Challenge >>
Reproduce each of the following lines verbatim, keeping their order.

## start Source records

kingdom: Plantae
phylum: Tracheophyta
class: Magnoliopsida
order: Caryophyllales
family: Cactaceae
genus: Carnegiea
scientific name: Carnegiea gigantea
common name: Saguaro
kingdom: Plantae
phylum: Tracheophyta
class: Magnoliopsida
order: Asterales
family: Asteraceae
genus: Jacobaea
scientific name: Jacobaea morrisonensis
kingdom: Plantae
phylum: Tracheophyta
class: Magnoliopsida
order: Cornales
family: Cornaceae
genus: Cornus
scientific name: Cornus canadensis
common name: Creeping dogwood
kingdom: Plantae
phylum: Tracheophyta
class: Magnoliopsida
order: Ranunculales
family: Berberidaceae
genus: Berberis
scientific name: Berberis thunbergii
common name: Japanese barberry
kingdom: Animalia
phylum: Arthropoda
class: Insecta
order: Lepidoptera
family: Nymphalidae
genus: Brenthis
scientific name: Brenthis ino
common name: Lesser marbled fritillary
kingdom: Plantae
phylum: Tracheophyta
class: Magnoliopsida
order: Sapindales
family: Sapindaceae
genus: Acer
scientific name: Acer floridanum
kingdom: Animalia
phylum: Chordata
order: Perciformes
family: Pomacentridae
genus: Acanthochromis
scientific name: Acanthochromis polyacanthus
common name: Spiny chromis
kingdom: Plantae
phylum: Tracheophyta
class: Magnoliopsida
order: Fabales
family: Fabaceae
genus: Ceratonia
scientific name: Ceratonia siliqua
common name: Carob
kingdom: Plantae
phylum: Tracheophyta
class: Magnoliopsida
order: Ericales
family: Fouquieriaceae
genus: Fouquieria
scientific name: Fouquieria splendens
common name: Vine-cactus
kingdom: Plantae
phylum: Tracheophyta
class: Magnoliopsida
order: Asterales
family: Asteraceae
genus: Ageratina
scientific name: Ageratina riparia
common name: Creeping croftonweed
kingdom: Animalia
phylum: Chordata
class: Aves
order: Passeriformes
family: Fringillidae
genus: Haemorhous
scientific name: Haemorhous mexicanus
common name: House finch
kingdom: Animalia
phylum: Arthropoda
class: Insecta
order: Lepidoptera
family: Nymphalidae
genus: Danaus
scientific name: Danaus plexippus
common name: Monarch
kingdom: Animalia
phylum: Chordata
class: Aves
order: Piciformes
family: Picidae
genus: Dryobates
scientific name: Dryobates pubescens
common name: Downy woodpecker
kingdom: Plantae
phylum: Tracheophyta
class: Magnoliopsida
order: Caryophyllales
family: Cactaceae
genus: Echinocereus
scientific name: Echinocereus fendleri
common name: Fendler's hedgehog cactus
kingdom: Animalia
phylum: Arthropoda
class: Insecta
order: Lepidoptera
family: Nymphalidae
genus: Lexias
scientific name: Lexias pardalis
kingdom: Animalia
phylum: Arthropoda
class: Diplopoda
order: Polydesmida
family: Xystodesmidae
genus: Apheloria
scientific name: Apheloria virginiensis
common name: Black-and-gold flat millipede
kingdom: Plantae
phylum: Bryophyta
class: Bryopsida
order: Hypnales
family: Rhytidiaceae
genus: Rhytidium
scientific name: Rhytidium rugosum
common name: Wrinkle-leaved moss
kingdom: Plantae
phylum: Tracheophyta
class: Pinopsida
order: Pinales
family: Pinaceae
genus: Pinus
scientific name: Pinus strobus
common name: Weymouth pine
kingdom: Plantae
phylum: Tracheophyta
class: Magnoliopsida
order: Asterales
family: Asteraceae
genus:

## end Source records

In response >>
kingdom: Plantae
phylum: Tracheophyta
class: Magnoliopsida
order: Caryophyllales
family: Cactaceae
genus: Carnegiea
scientific name: Carnegiea gigantea
common name: Saguaro
kingdom: Plantae
phylum: Tracheophyta
class: Magnoliopsida
order: Asterales
family: Asteraceae
genus: Jacobaea
scientific name: Jacobaea morrisonensis
kingdom: Plantae
phylum: Tracheophyta
class: Magnoliopsida
order: Cornales
family: Cornaceae
genus: Cornus
scientific name: Cornus canadensis
common name: Creeping dogwood
kingdom: Plantae
phylum: Tracheophyta
class: Magnoliopsida
order: Ranunculales
family: Berberidaceae
genus: Berberis
scientific name: Berberis thunbergii
common name: Japanese barberry
kingdom: Animalia
phylum: Arthropoda
class: Insecta
order: Lepidoptera
family: Nymphalidae
genus: Brenthis
scientific name: Brenthis ino
common name: Lesser marbled fritillary
kingdom: Plantae
phylum: Tracheophyta
class: Magnoliopsida
order: Sapindales
family: Sapindaceae
genus: Acer
scientific name: Acer floridanum
kingdom: Animalia
phylum: Chordata
order: Perciformes
family: Pomacentridae
genus: Acanthochromis
scientific name: Acanthochromis polyacanthus
common name: Spiny chromis
kingdom: Plantae
phylum: Tracheophyta
class: Magnoliopsida
order: Fabales
family: Fabaceae
genus: Ceratonia
scientific name: Ceratonia siliqua
common name: Carob
kingdom: Plantae
phylum: Tracheophyta
class: Magnoliopsida
order: Ericales
family: Fouquieriaceae
genus: Fouquieria
scientific name: Fouquieria splendens
common name: Vine-cactus
kingdom: Plantae
phylum: Tracheophyta
class: Magnoliopsida
order: Asterales
family: Asteraceae
genus: Ageratina
scientific name: Ageratina riparia
common name: Creeping croftonweed
kingdom: Animalia
phylum: Chordata
class: Aves
order: Passeriformes
family: Fringillidae
genus: Haemorhous
scientific name: Haemorhous mexicanus
common name: House finch
kingdom: Animalia
phylum: Arthropoda
class: Insecta
order: Lepidoptera
family: Nymphalidae
genus: Danaus
scientific name: Danaus plexippus
common name: Monarch
kingdom: Animalia
phylum: Chordata
class: Aves
order: Piciformes
family: Picidae
genus: Dryobates
scientific name: Dryobates pubescens
common name: Downy woodpecker
kingdom: Plantae
phylum: Tracheophyta
class: Magnoliopsida
order: Caryophyllales
family: Cactaceae
genus: Echinocereus
scientific name: Echinocereus fendleri
common name: Fendler's hedgehog cactus
kingdom: Animalia
phylum: Arthropoda
class: Insecta
order: Lepidoptera
family: Nymphalidae
genus: Lexias
scientific name: Lexias pardalis
kingdom: Animalia
phylum: Arthropoda
class: Diplopoda
order: Polydesmida
family: Xystodesmidae
genus: Apheloria
scientific name: Apheloria virginiensis
common name: Black-and-gold flat millipede
kingdom: Plantae
phylum: Bryophyta
class: Bryopsida
order: Hypnales
family: Rhytidiaceae
genus: Rhytidium
scientific name: Rhytidium rugosum
common name: Wrinkle-leaved moss
kingdom: Plantae
phylum: Tracheophyta
class: Pinopsida
order: Pinales
family: Pinaceae
genus: Pinus
scientific name: Pinus strobus
common name: Weymouth pine
kingdom: Plantae
phylum: Tracheophyta
class: Magnoliopsida
order: Asterales
family: Asteraceae
genus:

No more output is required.